▸ Material provided
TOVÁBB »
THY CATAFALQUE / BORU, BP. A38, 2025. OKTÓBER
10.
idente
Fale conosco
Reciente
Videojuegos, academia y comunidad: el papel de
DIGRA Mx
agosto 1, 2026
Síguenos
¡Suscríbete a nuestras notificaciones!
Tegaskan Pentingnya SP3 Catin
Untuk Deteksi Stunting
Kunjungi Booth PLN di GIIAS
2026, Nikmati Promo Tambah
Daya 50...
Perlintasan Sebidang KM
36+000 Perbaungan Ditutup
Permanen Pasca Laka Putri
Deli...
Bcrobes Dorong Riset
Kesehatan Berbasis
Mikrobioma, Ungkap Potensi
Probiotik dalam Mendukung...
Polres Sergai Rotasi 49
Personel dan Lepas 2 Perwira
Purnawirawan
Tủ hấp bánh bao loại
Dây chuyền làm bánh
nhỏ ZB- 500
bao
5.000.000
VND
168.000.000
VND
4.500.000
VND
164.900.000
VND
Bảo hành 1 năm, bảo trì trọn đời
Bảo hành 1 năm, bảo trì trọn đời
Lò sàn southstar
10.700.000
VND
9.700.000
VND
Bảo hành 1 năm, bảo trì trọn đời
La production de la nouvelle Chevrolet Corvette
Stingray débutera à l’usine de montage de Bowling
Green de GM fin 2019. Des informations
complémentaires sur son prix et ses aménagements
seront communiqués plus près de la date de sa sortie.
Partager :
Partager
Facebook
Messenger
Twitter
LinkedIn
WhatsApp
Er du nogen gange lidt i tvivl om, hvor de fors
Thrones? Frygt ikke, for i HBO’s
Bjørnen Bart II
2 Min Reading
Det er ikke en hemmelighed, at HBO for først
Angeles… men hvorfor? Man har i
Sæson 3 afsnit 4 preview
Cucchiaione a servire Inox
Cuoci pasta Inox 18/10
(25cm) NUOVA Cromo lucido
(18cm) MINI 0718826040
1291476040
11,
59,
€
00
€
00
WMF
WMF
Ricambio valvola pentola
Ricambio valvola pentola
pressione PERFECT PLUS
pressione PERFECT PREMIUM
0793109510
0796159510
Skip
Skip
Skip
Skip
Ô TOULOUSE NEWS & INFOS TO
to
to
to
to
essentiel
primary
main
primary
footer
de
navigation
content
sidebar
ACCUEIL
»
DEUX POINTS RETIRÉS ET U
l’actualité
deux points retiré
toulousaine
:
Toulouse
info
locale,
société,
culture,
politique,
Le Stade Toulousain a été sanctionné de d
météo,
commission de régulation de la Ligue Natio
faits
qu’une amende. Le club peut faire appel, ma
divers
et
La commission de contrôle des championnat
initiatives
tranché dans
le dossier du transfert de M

▸ Exercise objective
Using the listing above, work out how many lines include the word "bánh", and report that number alone.

▸ Solution
2